Dragomira la considéra longtemps avec des yeux sérieux et tristes ; puis elle caressa légèrement de la main ses tresses brunes souples comme de la soie.

« Pauvre enfant, murmurait-elle, sais-tu seulement ce que tu désires ? La route que je suis est pénible et semée d’épines, riche en douleurs, riche en larmes. Éloigne-toi de moi ; je te le conseille.

— Non, non, dit Henryka d’une voix suppliante, je veux vivre et mourir à tes côtés.

— Toi, avec ce cœur si tendre ?

— Je veux être ta servante, ton écolière, ton alliée !

— Penses-y bien.

— Je le veux, Dragomira, je le veux.

— Soit, je te mettrai à l’épreuve.

— Mets-moi à l’épreuve.

— Écoute-moi donc. »

Henryka se redressa un peu, et, les bras appuyés sur les genoux de Dragomira, les yeux fixés sur ce visage froid et rayonnant, attendit avec émotion ce qu’elle allait dire.

« La première chose que tu dois apprendre, continua Dragomira, c’est l’humilité ; car l’orgueilleux ne peut pas comprendre Dieu et participer à son amour. Ce n’est que du plus profond abaissement que tu peux t’élever à la vraie croyance ; voilà pourquoi le Christ a choisi autrefois ses disciples parmi les pauvres et les petits.
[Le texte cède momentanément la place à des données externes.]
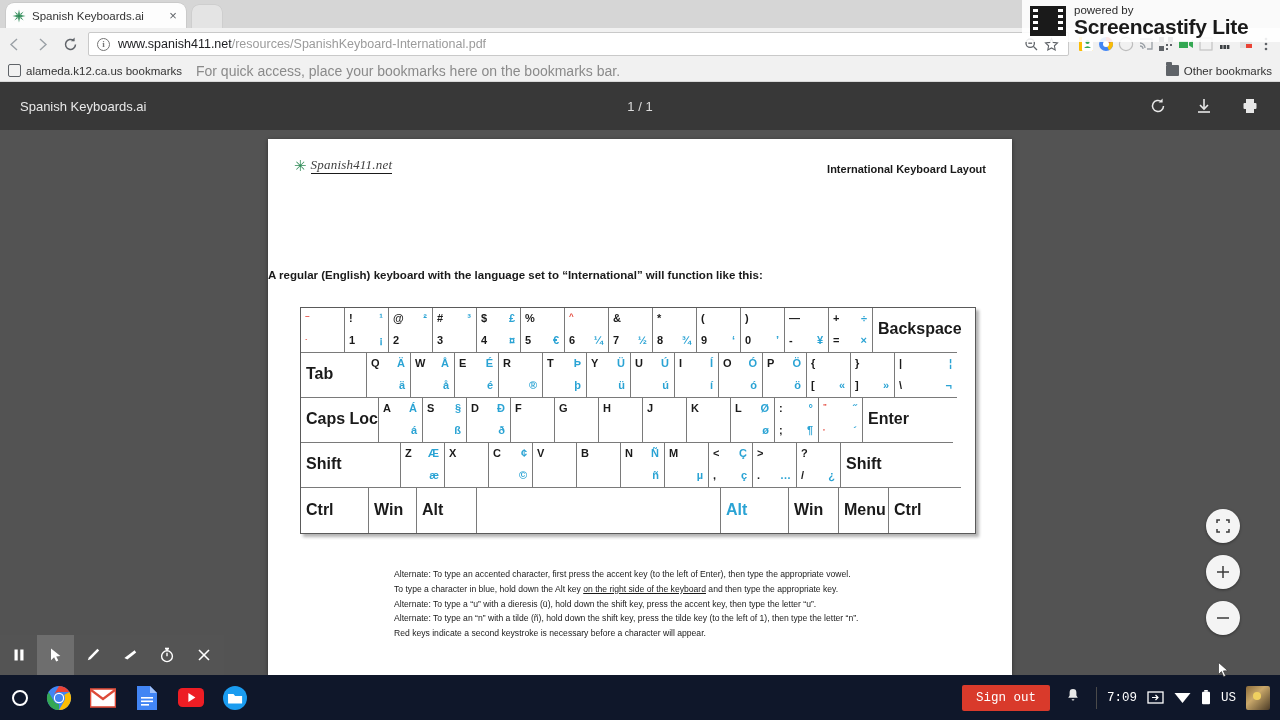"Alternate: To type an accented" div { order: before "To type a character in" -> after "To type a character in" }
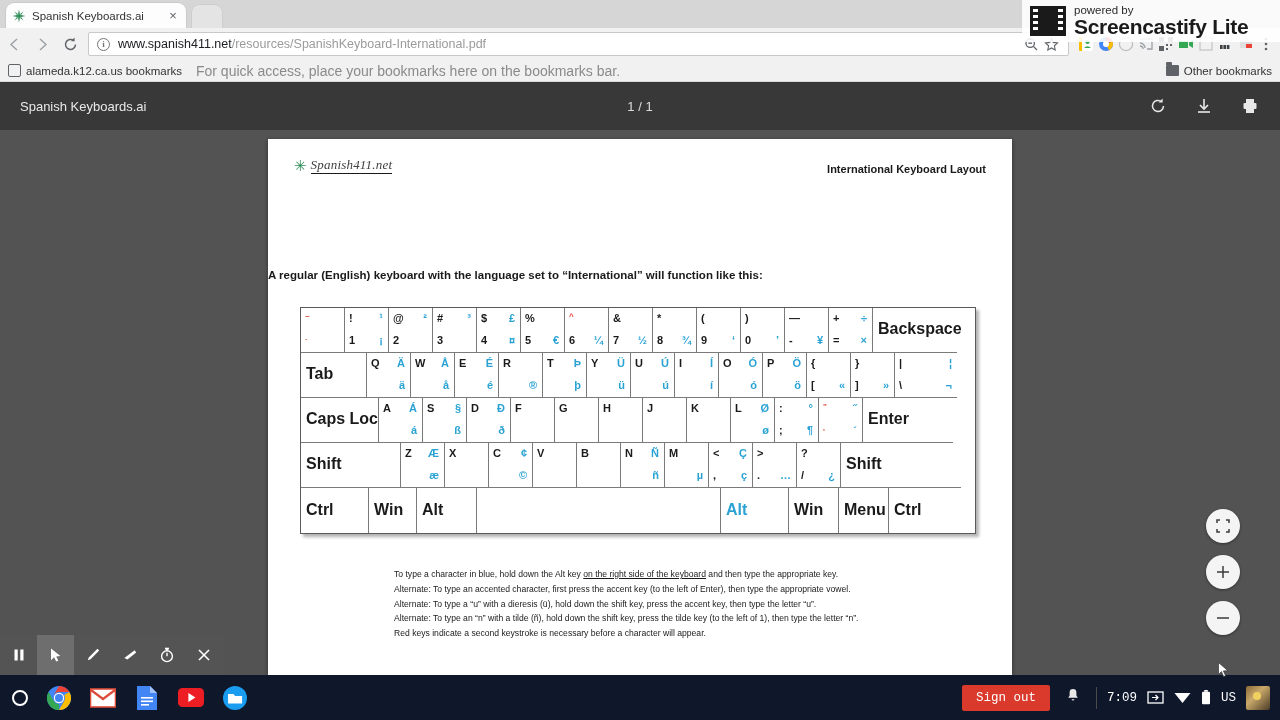"Sign out" .shelf { background: #0f172a -> #d946ef; font-family: Liberation Mono, monospace -> none }
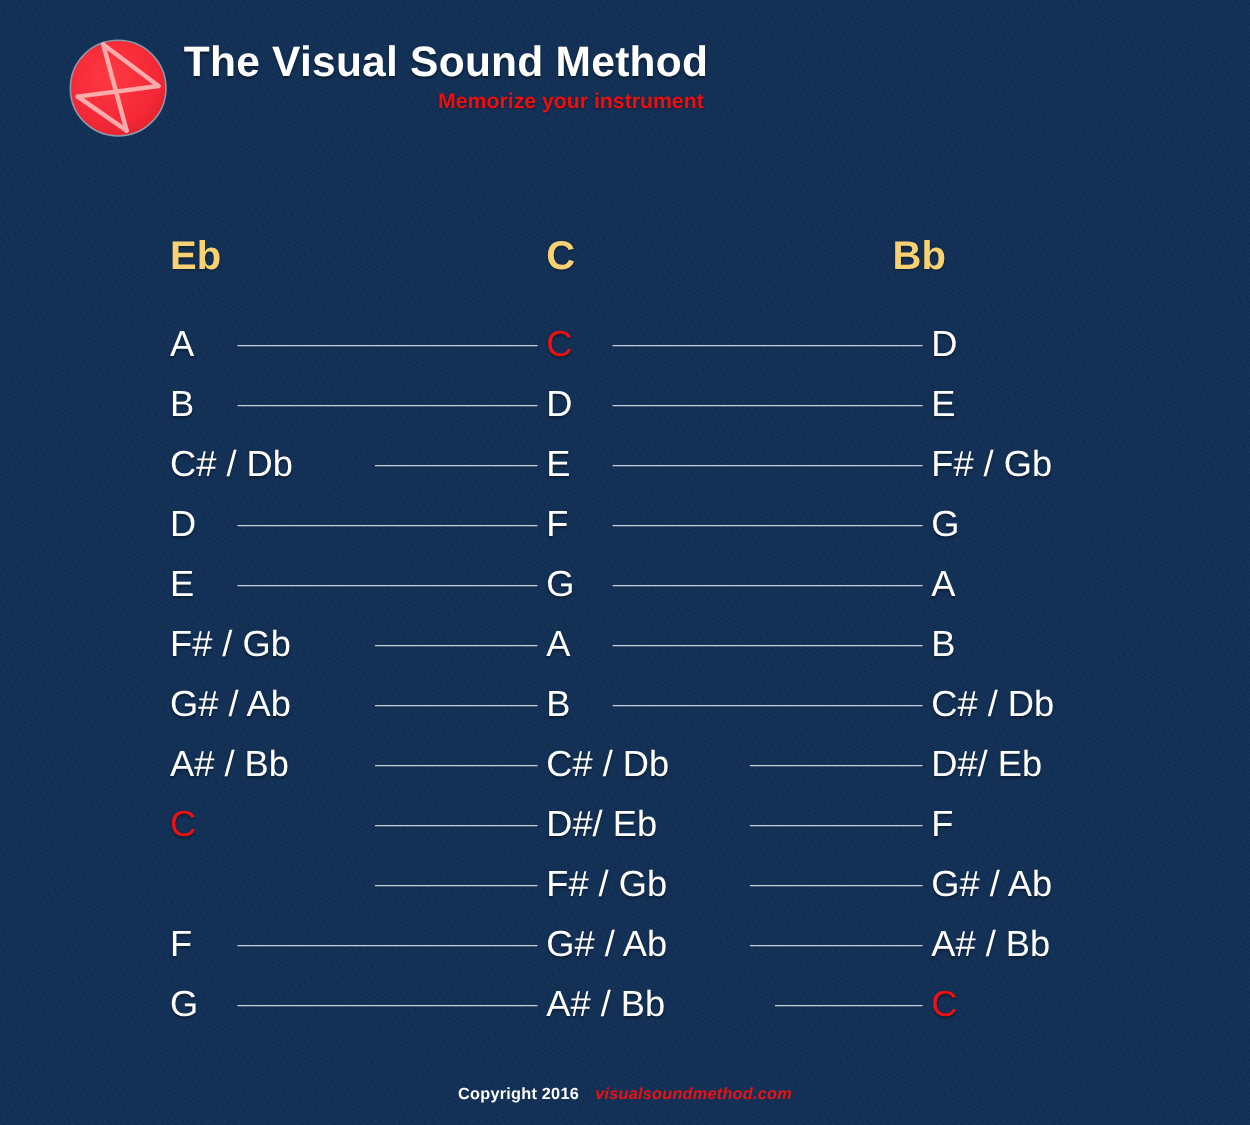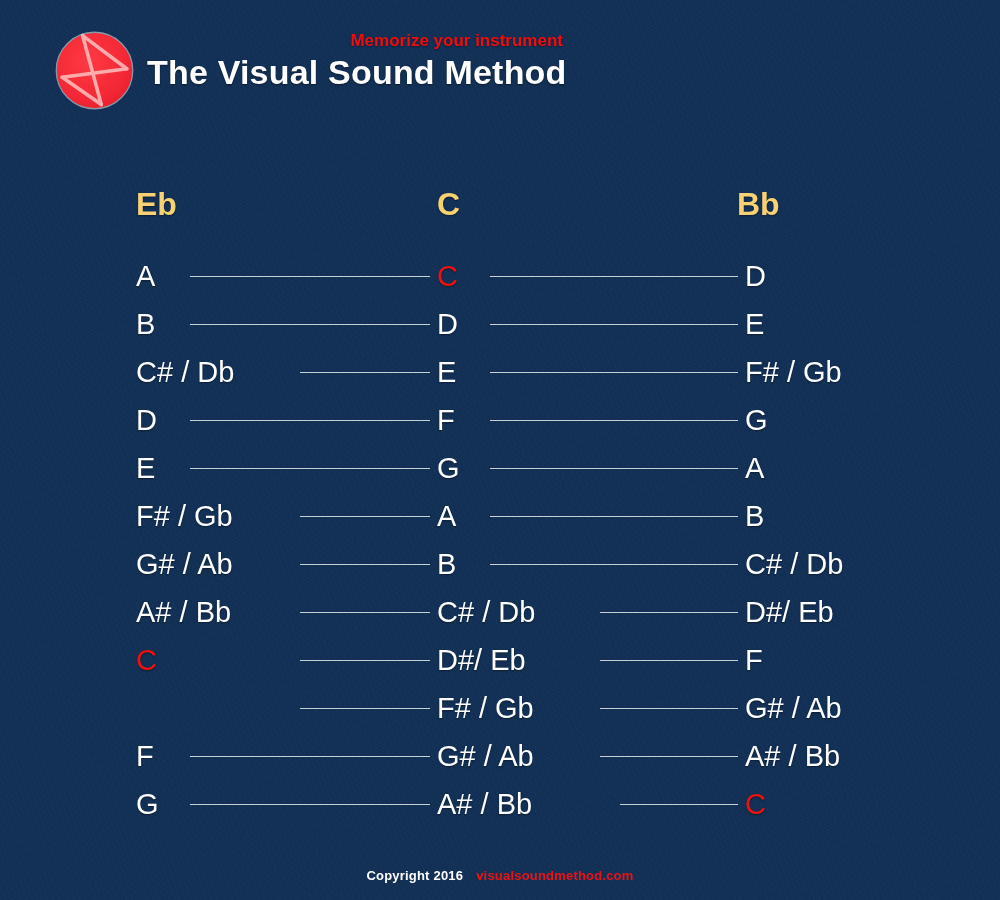"Memorize your instrument" span { order: before "The Visual Sound Method" -> after "The Visual Sound Method" }
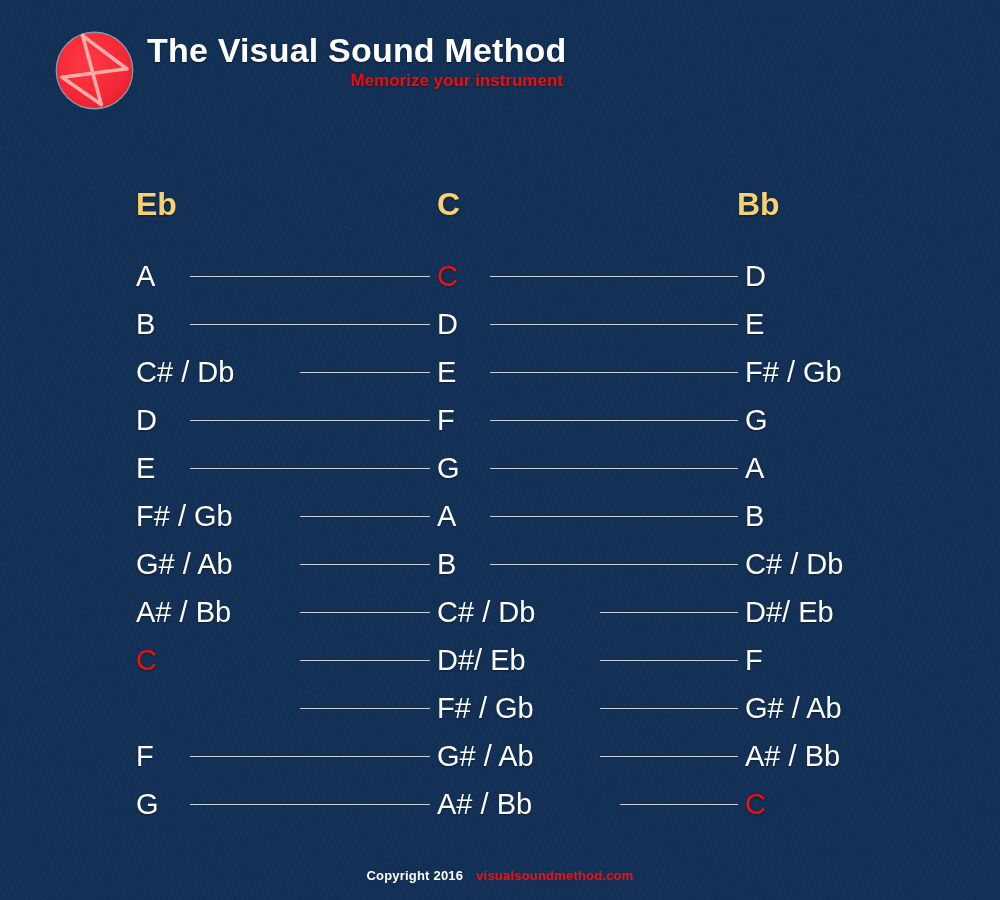"Bb" .column-header.col-2 { left: 737px -> 714px }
Ta vanité supportera-t-elle de rejeter ces riches vêtements, de renoncer aux ornements de ta chevelure ? Ton orgueil ne regimbera-t-il pas quand il te faudra servir chacun de tes frères et n’être servie par aucun ; quand il te faudra n’offenser personne et subir avec calme les offenses de tous pour l’amour de ton Sauveur ?

— Oui.

— Seras-tu obéissante, même quand les ordres qu’on te donnera te causeront de la honte et de la douleur ?

— Oui.

— Pourras-tu renoncer aux joies de ce monde ?

— Je suis prête à partir avec toi pour le désert.

— Si c’est là ta vraie et sérieuse résolution, Henryka, dit Dragomira avec la majesté d’une prêtresse, je consens à te nommer ma sœur au nom de Dieu, et tu devras me servir et m’obéir, jusqu’à ce que vienne le jour où tu auras assez fait pour Dieu et où il te recevra dans sa Nouvelle-Alliance. Et maintenant, je fais de toi ma servante. »

Elle se releva et lui donna un coup sur la joue :

« Tiens, baise la main qui t’a châtiée. »

Henryka obéit de bon cœur, et, toute transportée, elle se précipita aux pieds de Dragomira pour les couvrir de baisers.

« Je veux être ton esclave, murmura-t-elle ; il est si facile et si doux de t’obéir.

— Crois-tu ! répondit Dragomira ; pour le commencement je suis contente de toi. Tu entres sans hésiter dans ta nouvelle destinée. Mais il faut d’abord que tu me connaisses. Que Dieu te soit en aide, si tu t’appuies sur moi ! Désormais, tu n’as plus à penser, je pense pour toi ; tu n’as plus d’autre volonté que la mienne. Tu n’es rien et je suis tout. »

Elle releva la tête comme une souveraine et posa lentement le pied sur le cou d’Henryka, pendant que celle-ci, saisie d’une mystérieuse angoisse, pleurait doucement et en secret.